In October 1445, René of Anjou wrote to Henry VI, urging him to surrender Maine and Anjou. That same month a second French embassy arrived in London in response to Henry’s request for a further extension of the truce.

Urged by her father and uncle, Queen Margaret began to exert pressure on Henry to do as they wished and honour the treaty. First she pleaded and cajoled, then she nagged, raged and threw tantrums; still Henry prevaricated. On 17 December, Margaret wrote to King Charles and promised to do all she could to obtain Henry’s compliance. Whatever wiles she employed had their effect, for on 22 December the King himself gave Charles a solemn written undertaking to cede Maine and Anjou to René by 30 April 1446, this undertaking being given ‘to please the King of France and at the request of his wife’.

Characteristically, Henry did not bother to inform his officers who were stationed in Maine and Anjou of what was to happen, nor did he wait for the approval of the Council. But somehow rumours of his secret arrangement leaked out, unleashing a storm of protest. His subjects, from Duke Humphrey downwards, considered they had been betrayed. Yet it was Suffolk upon whom most of the opprobrium fell, for it was he who had arranged the Treaty of Tours.

Henry ignored the storm and did nothing until the last minute. Then on 30 April, knowing that he could delay no longer, he sent orders to the governor of Maine and Anjou to evacuate the
provinces, preparatory to ceding them to the French. This confirmation of the rumours sparked a further wave of protests, and when the governor defied the King and refused to obey there was general jubilation. Such was the mood of the people that Henry dared not force the issue.

Margaret was not so timid. In May she reminded the King of his promise to Charles VII, begging him to keep his word. He would not listen, being too fearful of his subjects’ reaction. Margaret was being subjected to a barrage of pressure from the French king, but she could do nothing to move her husband, and negotiations with France over Maine and Anjou dragged on throughout the rest of the year without reaching a conclusion satisfactory to either side. King Charles became increasingly exasperated by Henry VI’s dilatoriness, and in the winter made efforts to force him to surrender the territories, dangling the carrot of extending the truce until January 1448. Still Henry dithered.

Margaret, meanwhile, hoping to cement further the truce between England and France, had proposed a marriage between York’s four-year-old heir, Edward, Earl of March, and Madeleine, daughter of Charles VII, but although Suffolk gave the proposal his backing, nothing came of it. Nevertheless, the suggestion was a tacit acknowledgement of the dynastic importance of York, and may well have been intended also as a means of diverting the Duke’s interests towards French politics.
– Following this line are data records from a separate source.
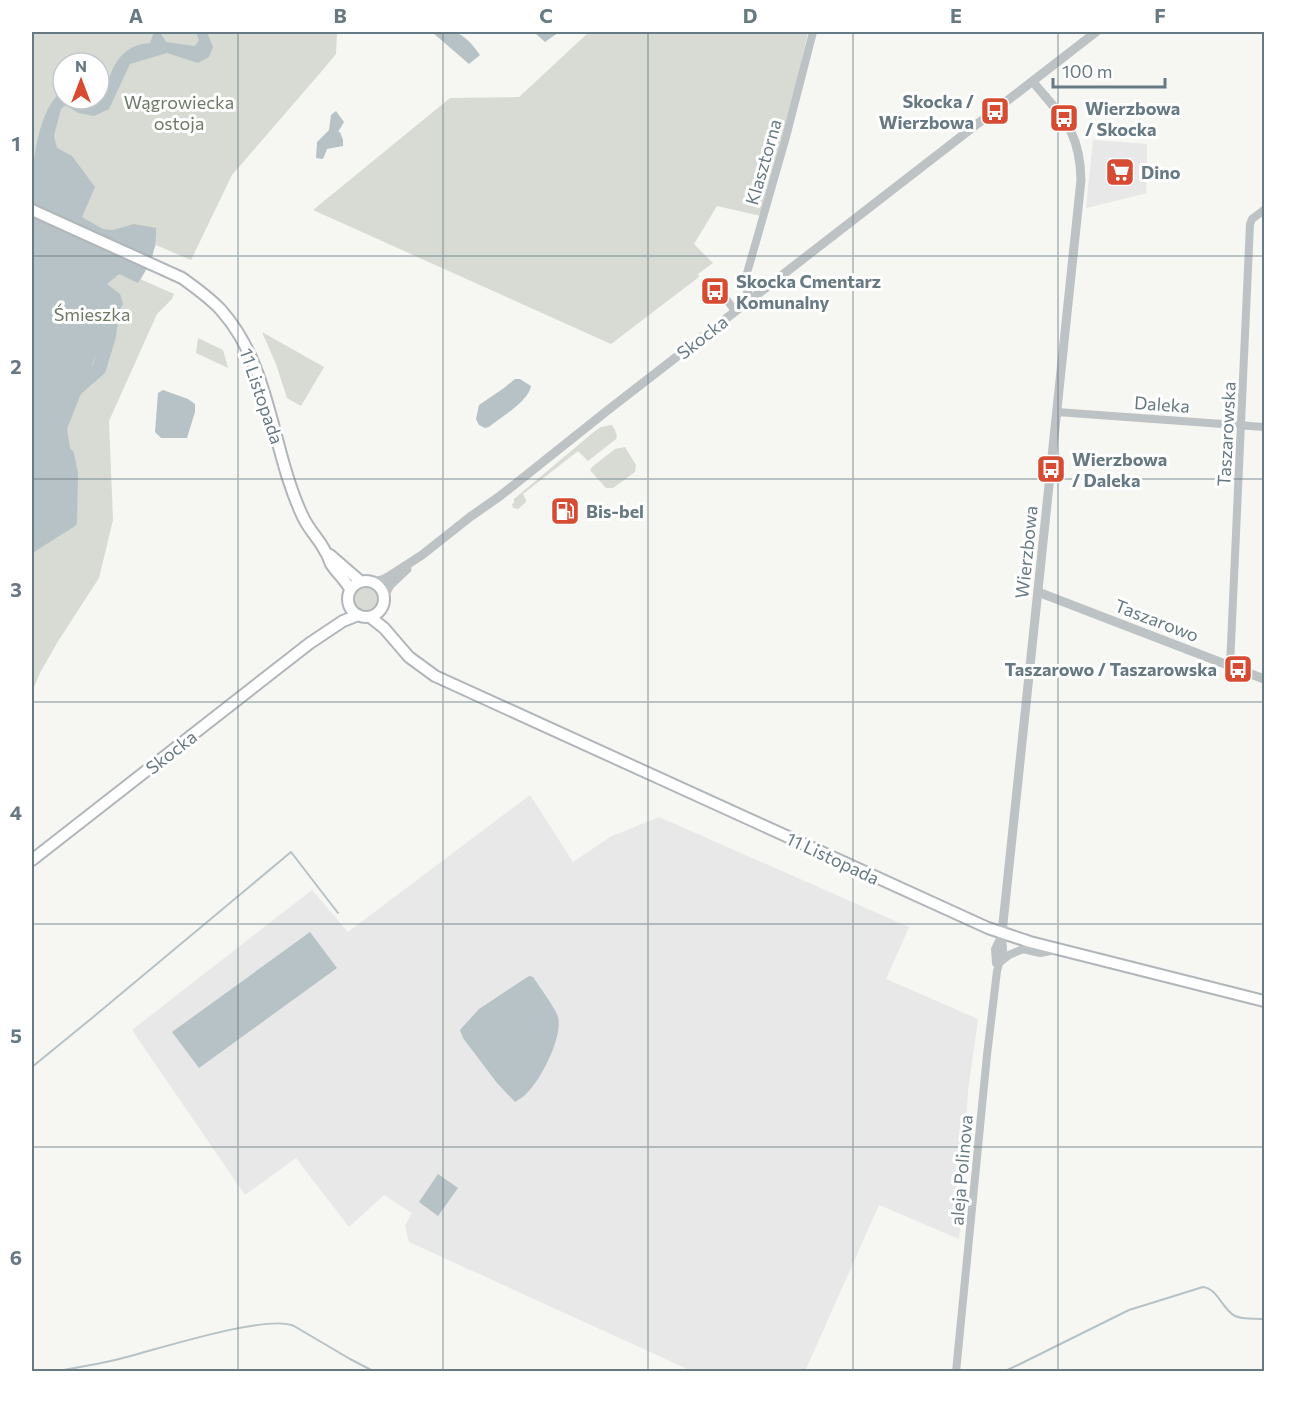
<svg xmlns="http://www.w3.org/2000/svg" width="1296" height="1403" font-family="Commissioner,sans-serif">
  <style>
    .built { fill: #e7e8e7 }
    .green { fill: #d7dbd3; fill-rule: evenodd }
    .water { fill: #b6c2c5 }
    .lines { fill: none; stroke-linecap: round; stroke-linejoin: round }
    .stream { stroke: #b6c2c5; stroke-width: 2 }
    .river { stroke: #b6c2c5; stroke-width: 14 }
    .secondary-casing { stroke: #b0b6ba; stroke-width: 14 }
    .minor { stroke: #bdc2c5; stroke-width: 8 }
    .tertiary { stroke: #bdc2c5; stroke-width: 9 }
    .secondary { stroke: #fff; stroke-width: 10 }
    .grid { fill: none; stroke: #677982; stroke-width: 1.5; stroke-opacity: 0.55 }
    .labels { text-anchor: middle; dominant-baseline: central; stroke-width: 6; stroke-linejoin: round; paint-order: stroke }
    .poi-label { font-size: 18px; font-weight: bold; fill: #677982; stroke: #fff; text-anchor: start }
    .park-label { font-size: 18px; fill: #6c7a66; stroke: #fff }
    .street-label { font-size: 18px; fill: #677982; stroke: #fff }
    .neatline { fill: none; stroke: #677982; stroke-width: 2 }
    .grid-label { font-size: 20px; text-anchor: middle; font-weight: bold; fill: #677982 }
  </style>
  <rect width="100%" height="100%" fill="#f6f6f3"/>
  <g class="built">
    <path d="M1093 140 1147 144V177L1146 187 1147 193 1086 208Z"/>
    <path d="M530 795 573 862 610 837 659 817 909 927 886 979 978 1019 968 1091 964 1149V1189L959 1239 879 1205 805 1371H692L409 1242 405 1226 412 1213 384 1195 349 1227 296 1158 245 1195 132 1030 312 890 348 932Z"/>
  </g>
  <g class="green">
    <path d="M32 32H337L336 54 321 72 232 175 191 260 156 245 140 279 174 294 172 299 157 314 109 421 113 520 99 578 57 643 40 673 32 692ZM63 63H99V99H63Z"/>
    <path d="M589 32H808L797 83 761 216 717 206 694 244 713 263 698 274 699 277 611 344 313 210 450 98 519 97Z"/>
    <path d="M262 332 324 367 301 406 287 398 276 364Z"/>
    <path d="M198 338 223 350 228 368 196 353Z"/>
    <path d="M612 425 615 430 617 436 616 439 588 461 578 451 523 494 526 500V502L518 509 513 508 512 504 514 503V499L595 431 601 427Z"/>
    <path d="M625 447 636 465 635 472 613 488H606L590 470 592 467 615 449Z"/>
    <circle cx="365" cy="599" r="13"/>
  </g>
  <g class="water">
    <path d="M154 32H160L166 42 195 46 199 40 196 32H207L213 47 209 57 198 63 167 53 130 64 109 109 94 116 78 113 66 105 61 109 54 136 57 148 72 156 95 187 82 217 103 229 113 230 134 224 156 228C157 250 150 265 138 283L119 274 107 284 120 294 123 304 96 355 67 429 71 454 70 529 34 552 32 567V166H33C36 144 43 103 63 91V99C75 99 94 103 102 96 113 70 116 46 150 43Z"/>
    <path d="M432 32C457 29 465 34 480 55L469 64Z"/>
    <path d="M534 32H559L545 42Z"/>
    <path d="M336 111 344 122 338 132H340L343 140V146L327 149 323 159 316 158 317 142 329 130 331 115Z"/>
    <path d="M515 379H520L531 386C529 401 501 417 489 427L485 428 479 425 476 419 479 405 504 388Z"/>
    <path d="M163 390 188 399 195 404V412L187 438H161L155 432 158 393Z"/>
    <path d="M310 932 337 968 199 1068 172 1032Z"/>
    <path d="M529 976 533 977C539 986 556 1009 558 1017 563 1037 541 1080 526 1094 523 1097 518 1100 515 1102L497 1083 463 1038 460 1030 479 1009Z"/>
    <path d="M438 1174 458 1188 438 1216 419 1202Z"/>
  </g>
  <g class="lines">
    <g class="stream">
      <path d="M32 1067 92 1018 291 852 338 913"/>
      <path d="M52 1372C73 1368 94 1365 115 1360 150 1352 266 1313 294 1326L350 1359 375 1372"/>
      <path d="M1003 1372 1018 1365 1129 1310 1203 1287C1218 1289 1222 1309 1235 1316 1243 1320 1256 1318 1264 1319"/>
    </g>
    <g class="river">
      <path d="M75 391 76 389 99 369 109 336 112 314 111 312"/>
      <path d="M32 544 70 521 71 473 67 455"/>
    </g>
    <g class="secondary-casing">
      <g id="secondary">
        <path d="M32 210 182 278C196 288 210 298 221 310 272 367 271 450 303 517 309 530 319 539 325 551 328 555 329 560 331 564 337 573 345 580 350 589"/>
        <path d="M330 555 360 581"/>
        <circle cx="366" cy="599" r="18"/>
        <path d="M370 617 384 628 409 657 435 676 988 928 1030 942 1264 1001"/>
        <path d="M32 860 310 643 343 621 358 615"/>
      </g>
    </g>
    <g class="minor">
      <path d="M724 296 735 311"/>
      <path d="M751 299 746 289 745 280 786 137 813 32"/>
      <path d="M1057 412 1264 427"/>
      <path d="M1230 666 1250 224 1252 219 1264 210"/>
      <path d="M1000 962 1009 955 1023 949 1040 953 1056 950"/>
      <path d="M996 963 995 949 1002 935"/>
      <path d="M956 1372 987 1055 997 971 1003 950 1002 933"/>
    </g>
    <g class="tertiary">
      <path d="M372 582 382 580 388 577 422 555 470 517 500 496 608 410 1096 32"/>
      <path d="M1038 592 1264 679"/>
      <path d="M384 596 390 585 407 569"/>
      <path d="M1002 933 1081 180C1080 130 1062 117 1033 82"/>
    </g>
    <use href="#secondary" class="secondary"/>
  </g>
  <path class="grid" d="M238 32V1372M443 32V1372M648 32V1372M853 32V1372M1058 32V1372M32 256H1264M32 479H1264M32 702H1264M32 924H1264M32 1147H1264"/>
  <defs>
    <g id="bus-square" transform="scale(1.5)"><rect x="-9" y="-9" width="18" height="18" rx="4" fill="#d74b33" stroke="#fff"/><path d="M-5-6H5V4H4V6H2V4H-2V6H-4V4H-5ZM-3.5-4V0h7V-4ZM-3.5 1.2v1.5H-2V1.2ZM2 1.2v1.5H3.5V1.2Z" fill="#fff"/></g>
    <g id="supermarket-square" transform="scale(1.5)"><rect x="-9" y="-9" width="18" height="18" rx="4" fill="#d74b33" stroke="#fff"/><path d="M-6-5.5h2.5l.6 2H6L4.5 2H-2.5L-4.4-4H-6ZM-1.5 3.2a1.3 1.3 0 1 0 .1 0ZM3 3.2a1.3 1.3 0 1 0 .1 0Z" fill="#fff"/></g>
    <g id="fuel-square" transform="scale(1.5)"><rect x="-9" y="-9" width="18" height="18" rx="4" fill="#d74b33" stroke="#fff"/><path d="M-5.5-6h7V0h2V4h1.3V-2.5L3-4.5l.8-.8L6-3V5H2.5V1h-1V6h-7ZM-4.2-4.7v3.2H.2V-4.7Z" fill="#fff"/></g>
  </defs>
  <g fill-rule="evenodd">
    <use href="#bus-square" x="995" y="111"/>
    <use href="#bus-square" x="1064" y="118"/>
    <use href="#supermarket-square" x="1120" y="172"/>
    <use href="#bus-square" x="715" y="291"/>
    <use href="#bus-square" x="1051" y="469"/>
    <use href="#fuel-square" x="565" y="511"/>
    <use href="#bus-square" x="1238" y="669"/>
  </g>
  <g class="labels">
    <g class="poi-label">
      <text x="974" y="101" text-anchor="end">Skocka /<tspan x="974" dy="21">Wierzbowa</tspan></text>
      <text x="1085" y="108">Wierzbowa<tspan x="1085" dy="21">/ Skocka</tspan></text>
      <text x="1141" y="172">Dino</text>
      <text x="736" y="281">Skocka Cmentarz<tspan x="736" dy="21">Komunalny</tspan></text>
      <text x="1072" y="459">Wierzbowa<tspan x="1072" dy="21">/ Daleka</tspan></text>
      <text x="586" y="511">Bis-bel</text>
      <text x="1217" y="669" text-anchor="end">Taszarowo / Taszarowska</text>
    </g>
    <g class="park-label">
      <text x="179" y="102">Wągrowiecka<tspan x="179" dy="21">ostoja</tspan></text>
      <text x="92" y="314">Śmieszka</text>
    </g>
    <g class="street-label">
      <text transform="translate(763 162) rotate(-74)">Klasztorna</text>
      <text transform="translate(702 337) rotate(-38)">Skocka</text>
      <text transform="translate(262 396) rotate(71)">11 Listopada</text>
      <text transform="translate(1162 404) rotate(4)">Daleka</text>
      <text transform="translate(1226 434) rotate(-87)">Taszarowska</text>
      <text transform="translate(1026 552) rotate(-84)">Wierzbowa</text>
      <text transform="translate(1157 620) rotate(21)">Taszarowo</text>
      <text transform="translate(171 752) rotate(-38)">Skocka</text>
      <text transform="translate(833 858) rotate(25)">11 Listopada</text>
      <text transform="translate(961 1170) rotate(-85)">aleja Polinova</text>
    </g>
  </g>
  <rect width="1296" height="1403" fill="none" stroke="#ffffff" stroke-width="66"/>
  <g transform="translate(81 81)"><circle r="28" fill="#ffffff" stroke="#c2c9cd" stroke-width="1.5"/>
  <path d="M0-4.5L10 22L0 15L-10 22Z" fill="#d74b33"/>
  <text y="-9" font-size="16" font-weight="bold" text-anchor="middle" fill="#677982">N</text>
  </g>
  <path d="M1053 78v9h112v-9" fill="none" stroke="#677982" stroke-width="3"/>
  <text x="1062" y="78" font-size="18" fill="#677982" stroke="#ffffff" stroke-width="4.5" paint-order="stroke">100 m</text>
  <rect x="33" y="33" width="1230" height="1337" class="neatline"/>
  <g class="grid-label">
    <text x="136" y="23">A</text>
    <text x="340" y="23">B</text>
    <text x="546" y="23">C</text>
    <text x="750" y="23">D</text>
    <text x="956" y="23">E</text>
    <text x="1160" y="23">F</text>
    <text x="16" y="151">1</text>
    <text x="16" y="374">2</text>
    <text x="16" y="597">3</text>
    <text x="16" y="820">4</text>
    <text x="16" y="1043">5</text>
    <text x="16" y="1265">6</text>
  </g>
</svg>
In December 1446, an incident occurred which gave the court party cause to wonder whether York might be secretly plotting to seize the throne. York’s armourer, John Davies had as an apprentice a villein, William Catour, who claimed to have heard Davies say that the crown belonged by right to York. Suffolk had the man hauled before the Council to repeat his accusation, while York, who realised that others might believe – or try to allege – that he himself was implicated in Davies’s treasonable assertion, demanded that the armourer be brought to justice and punished. Davies denied having said any such thing, but his judges decreed that he and Catour should undergo trial by combat, using single sticks. The trial took place at Smithfield, in the presence of the King, the Queen and the whole court. Catour was victorious, and it was therefore deemed that God had given His verdict. Davies was hanged and his body burnt. From now on, the Queen and her party would be suspicious of York and his dynastic intentions.